Ex-presidentes do Conselho Federal de Medicina dizem ao Painel que esperam que as eleições da entidade, marcadas para terça (6) e quarta-feira (7), levem à despolitização e à priorização da saúde pública na gestão.
Chapas formadas por médicos que lideraram a defesa de medicamentos sem eficácia contra a Covid e que encabeçam movimentos pela proibição do aborto em qualquer circunstância têm feito forte campanha nas redes sociais, com apoio de figuras como o empresário Luciano Hang, o ex-ministro da Saúde Marcelo Queiroga e o deputado federal Nikollas Ferreira (PL-MG).
Waldir Paiva Mesquita, que foi presidente do CFM de 1994 a 1999, diz que o fortalecimento desses grupos representa "perigo gravíssimo" e pode "ferir de morte o código de ética vigente". Segundo ele, a atual eleição tem caráter primordial e não só a classe médica deveria estar preocupada com ela, mas a sociedade como um todo.
"A gente precisa é que seja eleito um conselheiro federal de medicina que entenda que o seu papel é defender os interesses da sociedade. E na hora que eu defendo os interesses da sociedade, eu estou obrigatoriamente defendendo os interesses da categoria médica, que é ter condições normais adequadas, ter todos os meios disponíveis para atender o seu paciente", diz Mesquita.
"O Conselho se pronuncia através das suas resoluções baseadas na ciência. Eles vão se basear em questões outras que não tem nada a ver com a ciência. Questões de gênero, de comportamento, de hábitos conservadores. O Conselho Federal de Medicina não pode ter partido. O partido dele é fundamentalmente o interesse da sociedade, da saúde da sociedade brasileira", completa.
Em junho deste ano, o CFM vedou a assistolia fetal após a 22ª semana de gestação —método preconizado pela OMS para a interrupção da gravidez tardia. Essa decisão impulsionou na Câmara dos Deputados a tramitação do projeto de lei 1.904/24, que permite a prisão de quem realiza aborto após a 22ª semana de gestação, incluindo mulheres estupradas, que pelo texto podem ter pena superior a de seus agressores.
Gabriel Oselka (1984-1989) afirma que considera lamentável a institucionalização desses grupos e que torce pela renovação do CFM, contra posições anticientíficas.
"Creio que o importante desta eleição seja esquecer a politização", diz Oselka. Segundo ele, a atual gestão do CFM é "absolutamente lamentável" e, por isso, espera que haja renovação.
"Poderíamos fazer a discussão no campo da ciência e da saúde pública, que é o que creio que deveria ser o grande tema desta eleição (...) A única resposta que podemos dar é conhecer as propostas e votar de acordo com o que acreditamos que seja o melhor para a saúde da população", completa.
Edson de Oliveira Andrade (1999-2009), por sua vez, diz que a qualidade do CFM caiu muito e que a instituição tem que seguir sem influências externas, seja de bolsonaristas ou de petistas.
"O que não pode é uma instituição como o Conselho, que trata de conhecimento científico e de comportamento ético, ser caudatário dessa política miúda que está aí", afirma.
Ele diz que ser preocupa com "a servidão abjeta" do conselho durante a pandemia da Covid-19, que ressurge na abordagem recente da discussão sobre aborto.
"Você tem que colocar o CFM a serviço de melhorar políticas públicas que melhorem a vida das pessoas. E é uma vergonha esse comportamento recente (...) Considero que o aborto é sempre uma falência: social, policial, de tudo na vida. Agora, eu tenho que ter um comportamento de acolhimento e não há isso aí. É tudo fariseu", conclui.

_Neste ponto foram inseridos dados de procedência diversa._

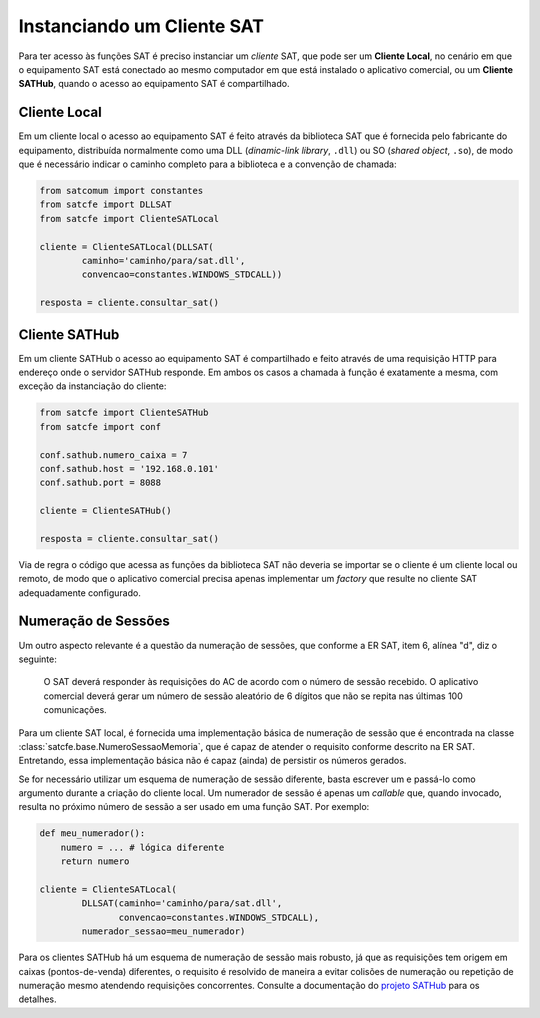 
Instanciando um Cliente SAT
===========================

Para ter acesso às funções SAT é preciso instanciar um *cliente* SAT, que pode
ser um **Cliente Local**, no cenário em que o equipamento SAT está conectado ao
mesmo computador em que está instalado o aplicativo comercial, ou um **Cliente
SATHub**, quando o acesso ao equipamento SAT é compartilhado.


Cliente Local
-------------

Em um cliente local o acesso ao equipamento SAT é feito através da biblioteca
SAT que é fornecida pelo fabricante do equipamento, distribuída normalmente como
uma DLL (*dinamic-link library*, ``.dll``) ou SO (*shared object*, ``.so``), de
modo que é necessário indicar o caminho completo para a biblioteca e a convenção
de chamada:

.. sourcecode:: python

    from satcomum import constantes
    from satcfe import DLLSAT
    from satcfe import ClienteSATLocal

    cliente = ClienteSATLocal(DLLSAT(
            caminho='caminho/para/sat.dll',
            convencao=constantes.WINDOWS_STDCALL))

    resposta = cliente.consultar_sat()


Cliente SATHub
--------------

Em um cliente SATHub o acesso ao equipamento SAT é compartilhado e feito através
de uma requisição HTTP para endereço onde o servidor SATHub responde. Em ambos
os casos a chamada à função é exatamente a mesma, com exceção da instanciação
do cliente:

.. sourcecode:: python

    from satcfe import ClienteSATHub
    from satcfe import conf

    conf.sathub.numero_caixa = 7
    conf.sathub.host = '192.168.0.101'
    conf.sathub.port = 8088

    cliente = ClienteSATHub()

    resposta = cliente.consultar_sat()

Via de regra o código que acessa as funções da biblioteca SAT não deveria se
importar se o cliente é um cliente local ou remoto, de modo que o aplicativo
comercial precisa apenas implementar um *factory* que resulte no cliente SAT
adequadamente configurado.


Numeração de Sessões
--------------------

Um outro aspecto relevante é a questão da numeração de sessões, que conforme a
ER SAT, item 6, alínea "d", diz o seguinte:

    O SAT deverá responder às requisições do AC de acordo com o número de sessão
    recebido. O aplicativo comercial deverá gerar um número de sessão aleatório
    de 6 dígitos que não se repita nas últimas 100 comunicações.

Para um cliente SAT local, é fornecida uma implementação básica de numeração de
sessão que é encontrada na classe :class:`satcfe.base.NumeroSessaoMemoria`, que
é capaz de atender o requisito conforme descrito na ER SAT. Entretando, essa
implementação básica não é capaz (ainda) de persistir os números gerados.

Se for necessário utilizar um esquema de numeração de sessão diferente, basta
escrever um e passá-lo como argumento durante a criação do cliente local. Um
numerador de sessão é apenas um *callable* que, quando invocado, resulta no
próximo número de sessão a ser usado em uma função SAT. Por exemplo:

.. sourcecode:: python

    def meu_numerador():
        numero = ... # lógica diferente
        return numero

    cliente = ClienteSATLocal(
            DLLSAT(caminho='caminho/para/sat.dll',
                   convencao=constantes.WINDOWS_STDCALL),
            numerador_sessao=meu_numerador)

Para os clientes SATHub há um esquema de numeração de sessão mais robusto, já
que as requisições tem origem em caixas (pontos-de-venda) diferentes, o
requisito é resolvido de maneira a evitar colisões de numeração ou repetição de
numeração mesmo atendendo requisições concorrentes. Consulte a documentação do
`projeto SATHub <https://github.com/base4sistemas/sathub>`_ para os detalhes.

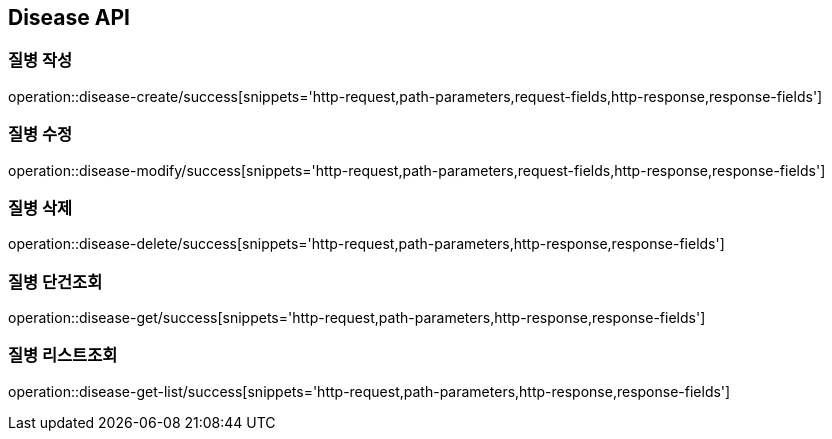 [[Disease-API]]
== Disease API

[[Disease-작성]]
=== 질병 작성

operation::disease-create/success[snippets='http-request,path-parameters,request-fields,http-response,response-fields']

[[Disease-수정]]
=== 질병 수정

operation::disease-modify/success[snippets='http-request,path-parameters,request-fields,http-response,response-fields']

[[Disease-삭제]]
=== 질병 삭제

operation::disease-delete/success[snippets='http-request,path-parameters,http-response,response-fields']

[[Disease-단건조회]]
=== 질병 단건조회

operation::disease-get/success[snippets='http-request,path-parameters,http-response,response-fields']

[[Disease-리스트조회]]
=== 질병 리스트조회

operation::disease-get-list/success[snippets='http-request,path-parameters,http-response,response-fields']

Na eleição do CFM, cada estado e o Distrito Federal vão eleger um conselheiro titular e um suplente para os próximos cinco anos. A AMB (Associação Médica Brasileira) também indica dois médicos para compor o grupo. As quatro chapas paulistas são 1) "JUNTOS por uma categoria médica mais forte", 2) "Força Médica", 3) "ConsCiência CFM" e 4) "Experiência e Inovação".

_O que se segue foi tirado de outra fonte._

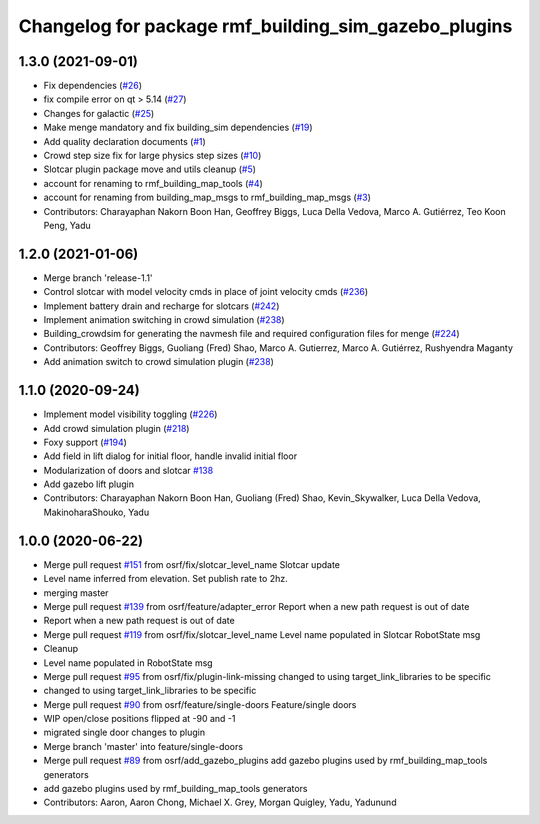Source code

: ^^^^^^^^^^^^^^^^^^^^^^^^^^^^^^^^^^^^^^^^^^^^^^^^^^^^^
Changelog for package rmf_building_sim_gazebo_plugins
^^^^^^^^^^^^^^^^^^^^^^^^^^^^^^^^^^^^^^^^^^^^^^^^^^^^^

1.3.0 (2021-09-01)
------------------
* Fix dependencies (`#26 <https://github.com/open-rmf/rmf_simulation/issues/26>`_)
* fix compile error on qt > 5.14 (`#27 <https://github.com/open-rmf/rmf_simulation/issues/27>`_)
* Changes for galactic (`#25 <https://github.com/open-rmf/rmf_simulation/issues/25>`_)
* Make menge mandatory and fix building_sim dependencies (`#19 <https://github.com/open-rmf/rmf_simulation/issues/19>`_)
* Add quality declaration documents (`#1 <https://github.com/open-rmf/rmf_simulation/issues/1>`_)
* Crowd step size fix for large physics step sizes (`#10 <https://github.com/open-rmf/rmf_simulation/issues/10>`_)
* Slotcar plugin package move and utils cleanup (`#5 <https://github.com/open-rmf/rmf_simulation/issues/5>`_)
* account for renaming to rmf_building_map_tools (`#4 <https://github.com/open-rmf/rmf_simulation/issues/4>`_)
* account for renaming from building_map_msgs to rmf_building_map_msgs (`#3 <https://github.com/open-rmf/rmf_simulation/issues/3>`_)
* Contributors: Charayaphan Nakorn Boon Han, Geoffrey Biggs, Luca Della Vedova, Marco A. Gutiérrez, Teo Koon Peng, Yadu

1.2.0 (2021-01-06)
------------------
* Merge branch 'release-1.1'
* Control slotcar with model velocity cmds in place of joint velocity cmds (`#236 <https://github.com/osrf/traffic_editor/issues/236>`_)
* Implement battery drain and recharge for slotcars (`#242 <https://github.com/osrf/traffic_editor/issues/242>`_)
* Implement animation switching in crowd simulation (`#238 <https://github.com/osrf/traffic_editor/issues/238>`_)
* Building_crowdsim for generating the navmesh file and required configuration files for menge (`#224 <https://github.com/osrf/traffic_editor/issues/224>`_)
* Contributors: Geoffrey Biggs, Guoliang (Fred) Shao, Marco A. Gutierrez, Marco A. Gutiérrez, Rushyendra Maganty

* Add animation switch to crowd simulation plugin (`#238 <https://github.com/osrf/traffic_editor/pull/238>`_)

1.1.0 (2020-09-24)
------------------
* Implement model visibility toggling (`#226 <https://github.com/osrf/traffic_editor/issues/226>`_)
* Add crowd simulation plugin (`#218 <https://github.com/osrf/traffic_editor/issues/218>`_)
* Foxy support (`#194 <https://github.com/osrf/traffic_editor/issues/194>`_)
* Add field in lift dialog for initial floor, handle invalid initial floor
* Modularization of doors and slotcar `#138 <https://github.com/osrf/traffic_editor/issues/138>`_
* Add gazebo lift plugin
* Contributors: Charayaphan Nakorn Boon Han, Guoliang (Fred) Shao, Kevin_Skywalker, Luca Della Vedova, MakinoharaShouko, Yadu

1.0.0 (2020-06-22)
------------------
* Merge pull request `#151 <https://github.com/osrf/traffic_editor/issues/151>`_ from osrf/fix/slotcar_level_name
  Slotcar update
* Level name inferred from elevation. Set publish rate to 2hz.
* merging master
* Merge pull request `#139 <https://github.com/osrf/traffic_editor/issues/139>`_ from osrf/feature/adapter_error
  Report when a new path request is out of date
* Report when a new path request is out of date
* Merge pull request `#119 <https://github.com/osrf/traffic_editor/issues/119>`_ from osrf/fix/slotcar_level_name
  Level name populated in Slotcar RobotState msg
* Cleanup
* Level name populated in RobotState msg
* Merge pull request `#95 <https://github.com/osrf/traffic_editor/issues/95>`_ from osrf/fix/plugin-link-missing
  changed to using target_link_libraries to be specific
* changed to using target_link_libraries to be specific
* Merge pull request `#90 <https://github.com/osrf/traffic_editor/issues/90>`_ from osrf/feature/single-doors
  Feature/single doors
* WIP open/close positions flipped at -90 and -1
* migrated single door changes to plugin
* Merge branch 'master' into feature/single-doors
* Merge pull request `#89 <https://github.com/osrf/traffic_editor/issues/89>`_ from osrf/add_gazebo_plugins
  add gazebo plugins used by rmf_building_map_tools generators
* add gazebo plugins used by rmf_building_map_tools generators
* Contributors: Aaron, Aaron Chong, Michael X. Grey, Morgan Quigley, Yadu, Yadunund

A Força Médica, por exemplo, se define como "uma chapa de direita conservadora" e pela "defesa da vida e contra a cultura da morte" .
Um de seus representantes é Francisco Eduardo Cardoso Alves, que durante julgamento da Justiça Federal do Piauí disse que os médicos que não prescrevessem cloroquina contra a Covid-19 lavariam as mãos com o sangue das vítimas. Ele foi chamado a depor na CPI da Covid, em 2021.